* [Instructions to follow]:
Write out the text of the records below as a numbered list, one line per item, skipping blank lines and leaving out the picture lines.
Data below:
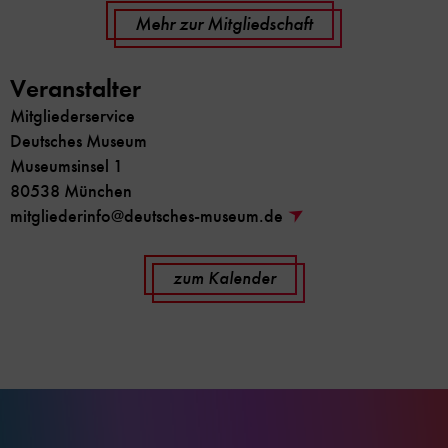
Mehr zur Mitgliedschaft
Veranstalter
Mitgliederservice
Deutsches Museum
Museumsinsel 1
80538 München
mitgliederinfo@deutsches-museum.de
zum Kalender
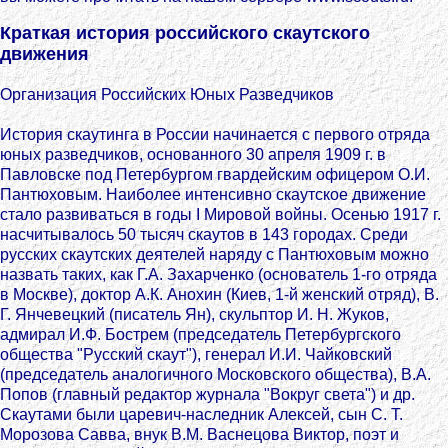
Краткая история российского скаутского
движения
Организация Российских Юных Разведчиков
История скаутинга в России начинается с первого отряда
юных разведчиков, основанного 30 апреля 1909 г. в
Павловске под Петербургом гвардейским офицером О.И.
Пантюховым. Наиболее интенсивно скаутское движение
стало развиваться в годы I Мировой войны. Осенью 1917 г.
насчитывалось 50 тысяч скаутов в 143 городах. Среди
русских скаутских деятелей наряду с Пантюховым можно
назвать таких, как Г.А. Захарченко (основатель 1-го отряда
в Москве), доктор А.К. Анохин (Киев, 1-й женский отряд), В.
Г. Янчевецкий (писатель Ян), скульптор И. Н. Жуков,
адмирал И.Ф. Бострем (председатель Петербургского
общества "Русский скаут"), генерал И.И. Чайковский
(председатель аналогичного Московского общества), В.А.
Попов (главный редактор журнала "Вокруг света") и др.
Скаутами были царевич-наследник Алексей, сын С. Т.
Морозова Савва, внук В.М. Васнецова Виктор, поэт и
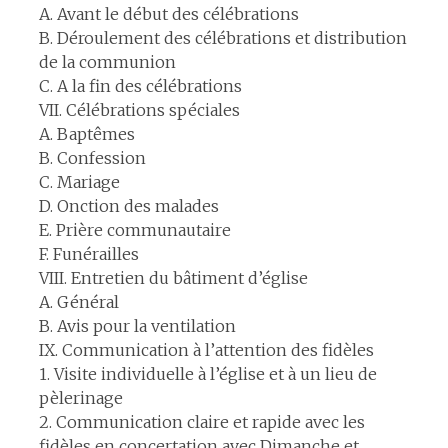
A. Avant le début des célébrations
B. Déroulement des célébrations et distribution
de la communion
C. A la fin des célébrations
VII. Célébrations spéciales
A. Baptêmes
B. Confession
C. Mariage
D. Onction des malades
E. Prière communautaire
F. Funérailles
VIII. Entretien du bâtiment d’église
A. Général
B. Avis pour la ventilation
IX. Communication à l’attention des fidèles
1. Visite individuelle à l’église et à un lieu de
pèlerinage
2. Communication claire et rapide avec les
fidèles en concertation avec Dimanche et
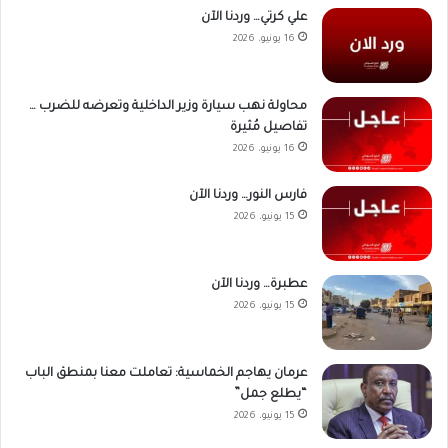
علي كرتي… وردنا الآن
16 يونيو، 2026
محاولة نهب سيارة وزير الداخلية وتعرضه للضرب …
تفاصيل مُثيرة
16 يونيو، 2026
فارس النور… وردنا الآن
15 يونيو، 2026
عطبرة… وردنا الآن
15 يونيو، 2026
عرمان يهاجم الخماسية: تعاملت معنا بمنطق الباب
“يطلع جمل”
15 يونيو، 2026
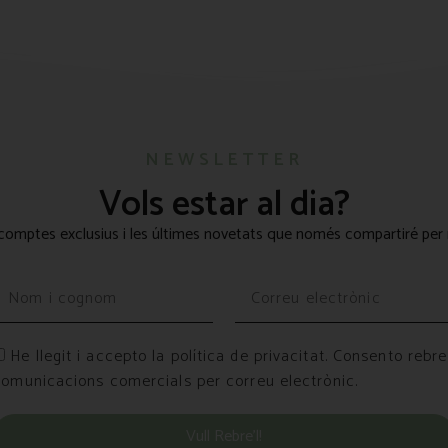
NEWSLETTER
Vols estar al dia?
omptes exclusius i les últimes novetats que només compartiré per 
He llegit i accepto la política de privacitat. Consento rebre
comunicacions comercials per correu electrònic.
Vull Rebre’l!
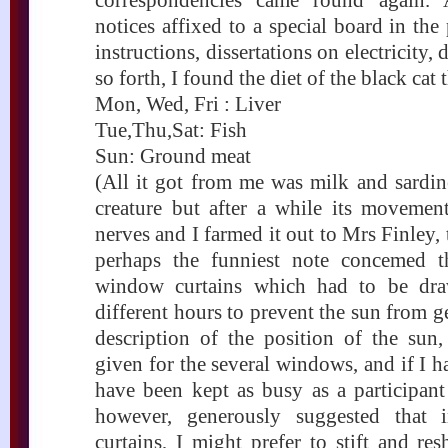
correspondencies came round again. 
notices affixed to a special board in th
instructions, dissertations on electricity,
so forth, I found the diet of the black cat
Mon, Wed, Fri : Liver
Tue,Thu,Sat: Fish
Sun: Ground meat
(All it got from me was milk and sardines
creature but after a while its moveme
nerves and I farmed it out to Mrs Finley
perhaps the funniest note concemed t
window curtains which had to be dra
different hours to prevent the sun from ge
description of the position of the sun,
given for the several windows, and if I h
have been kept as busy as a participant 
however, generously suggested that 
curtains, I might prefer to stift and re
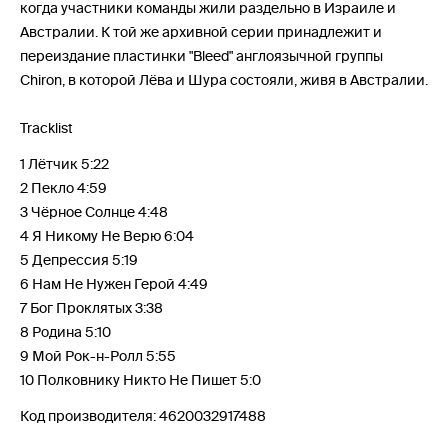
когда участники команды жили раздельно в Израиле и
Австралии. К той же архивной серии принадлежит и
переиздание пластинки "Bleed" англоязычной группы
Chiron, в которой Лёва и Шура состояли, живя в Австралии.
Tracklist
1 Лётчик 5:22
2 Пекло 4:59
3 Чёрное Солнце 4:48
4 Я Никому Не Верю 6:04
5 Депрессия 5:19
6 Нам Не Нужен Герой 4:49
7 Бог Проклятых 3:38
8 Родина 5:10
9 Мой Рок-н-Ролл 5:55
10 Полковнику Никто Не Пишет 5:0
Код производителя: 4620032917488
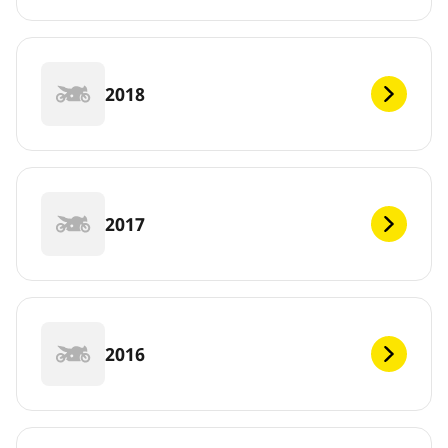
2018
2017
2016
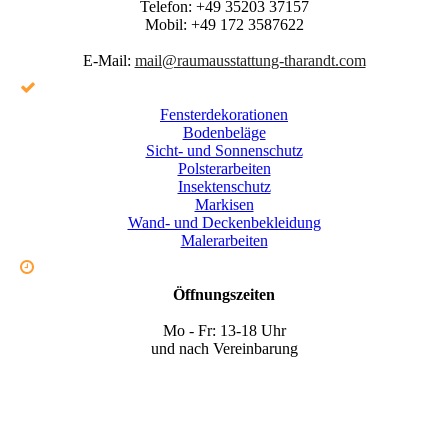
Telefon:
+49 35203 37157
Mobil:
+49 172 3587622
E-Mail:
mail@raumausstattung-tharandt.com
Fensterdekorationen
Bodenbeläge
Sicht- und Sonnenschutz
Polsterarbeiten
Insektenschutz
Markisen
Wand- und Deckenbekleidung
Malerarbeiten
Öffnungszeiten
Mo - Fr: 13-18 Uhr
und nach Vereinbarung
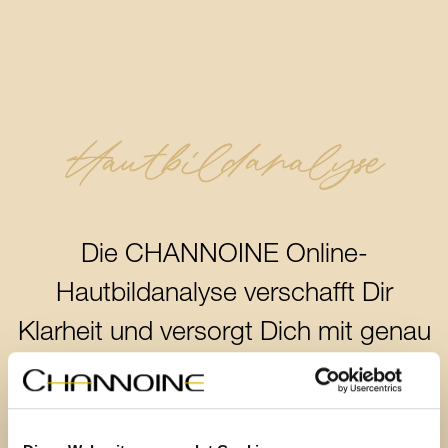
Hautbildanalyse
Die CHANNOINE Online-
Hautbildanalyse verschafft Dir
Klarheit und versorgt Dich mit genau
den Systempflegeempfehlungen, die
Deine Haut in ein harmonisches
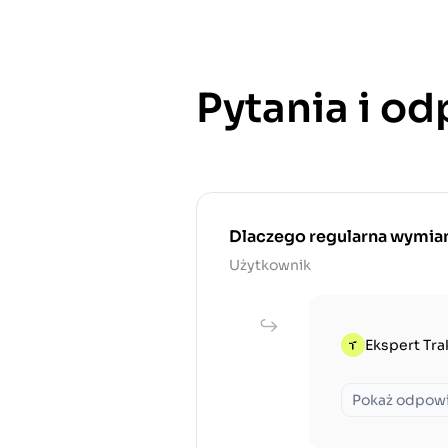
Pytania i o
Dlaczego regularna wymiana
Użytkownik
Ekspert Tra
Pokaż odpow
End of Data.
* [The answer]:
1. Mehr zur Mitgliedschaft
2. Veranstalter
3. Mitgliederservice
4. Deutsches Museum
5. Museumsinsel 1
6. 80538 München
7. mitgliederinfo@deutsches-museum.de
8. zum Kalender
9. Краткая история российского скаутского
10. движения
11. Организация Российских Юных Разведчиков
12. История скаутинга в России начинается с первого отряда
13. юных разведчиков, основанного 30 апреля 1909 г. в
14. Павловске под Петербургом гвардейским офицером О.И.
15. Пантюховым. Наиболее интенсивно скаутское движение
16. стало развиваться в годы I Мировой войны. Осенью 1917 г.
17. насчитывалось 50 тысяч скаутов в 143 городах. Среди
18. русских скаутских деятелей наряду с Пантюховым можно
19. назвать таких, как Г.А. Захарченко (основатель 1-го отряда
20. в Москве), доктор А.К. Анохин (Киев, 1-й женский отряд), В.
21. Г. Янчевецкий (писатель Ян), скульптор И. Н. Жуков,
22. адмирал И.Ф. Бострем (председатель Петербургского
23. общества "Русский скаут"), генерал И.И. Чайковский
24. (председатель аналогичного Московского общества), В.А.
25. Попов (главный редактор журнала "Вокруг света") и др.
26. Скаутами были царевич-наследник Алексей, сын С. Т.
27. Морозова Савва, внук В.М. Васнецова Виктор, поэт и
28. A. Avant le début des célébrations
29. B. Déroulement des célébrations et distribution
30. de la communion
31. C. A la fin des célébrations
32. VII. Célébrations spéciales
33. A. Baptêmes
34. B. Confession
35. C. Mariage
36. D. Onction des malades
37. E. Prière communautaire
38. F. Funérailles
39. VIII. Entretien du bâtiment d’église
40. A. Général
41. B. Avis pour la ventilation
42. IX. Communication à l’attention des fidèles
43. 1. Visite individuelle à l’église et à un lieu de
44. pèlerinage
45. 2. Communication claire et rapide avec les
46. fidèles en concertation avec Dimanche et
47. علي كرتي… وردنا الآن
48. 16 يونيو، 2026
49. محاولة نهب سيارة وزير الداخلية وتعرضه للضرب …
50. تفاصيل مُثيرة
51. 16 يونيو، 2026
52. فارس النور… وردنا الآن
53. 15 يونيو، 2026
54. عطبرة… وردنا الآن
55. 15 يونيو، 2026
56. عرمان يهاجم الخماسية: تعاملت معنا بمنطق الباب
57. “يطلع جمل”
58. 15 يونيو، 2026
59. NEWSLETTER
60. Vols estar al dia?
61. omptes exclusius i les últimes novetats que només compartiré per 
62. He llegit i accepto la política de privacitat. Consento rebre
63. comunicacions comercials per correu electrònic.
64. Vull Rebre’l!
65. correspondencies came round again. 
66. notices affixed to a special board in th
67. instructions, dissertations on electricity,
68. so forth, I found the diet of the black cat
69. Mon, Wed, Fri : Liver
70. Tue,Thu,Sat: Fish
71. Sun: Ground meat
72. (All it got from me was milk and sardines
73. creature but after a while its moveme
74. nerves and I farmed it out to Mrs Finley
75. perhaps the funniest note concemed t
76. window curtains which had to be dra
77. different hours to prevent the sun from ge
78. description of the position of the sun,
79. given for the several windows, and if I h
80. have been kept as busy as a participant 
81. however, generously suggested that 
82. curtains, I might prefer to stift and re
83. когда участники команды жили раздельно в Израиле и
84. Австралии. К той же архивной серии принадлежит и
85. переиздание пластинки "Bleed" англоязычной группы
86. Chiron, в которой Лёва и Шура состояли, живя в Австралии.
87. Tracklist
88. 1 Лётчик 5:22
89. 2 Пекло 4:59
90. 3 Чёрное Солнце 4:48
91. 4 Я Никому Не Верю 6:04
92. 5 Депрессия 5:19
93. 6 Нам Не Нужен Герой 4:49
94. 7 Бог Проклятых 3:38
95. 8 Родина 5:10
96. 9 Мой Рок-н-Ролл 5:55
97. 10 Полковнику Никто Не Пишет 5:0
98. Код производителя: 4620032917488
99. 2018
100. 2017
101. 2016
102. Telefon:
103. +49 35203 37157
104. Mobil:
105. +49 172 3587622
106. E-Mail:
107. mail@raumausstattung-tharandt.com
108. Fensterdekorationen
109. Bodenbeläge
110. Sicht- und Sonnenschutz
111. Polsterarbeiten
112. Insektenschutz
113. Markisen
114. Wand- und Deckenbekleidung
115. Malerarbeiten
116. Öffnungszeiten
117. Mo - Fr: 13-18 Uhr
118. und nach Vereinbarung
119. Hautbildanalyse
120. Die CHANNOINE Online-
121. Hautbildanalyse verschafft Dir
122. Klarheit und versorgt Dich mit genau
123. den Systempflegeempfehlungen, die
124. Deine Haut in ein harmonisches
125. Pytania i o
126. Dlaczego regularna wymiana
127. Użytkownik
128. Ekspert Tra
129. Pokaż odpow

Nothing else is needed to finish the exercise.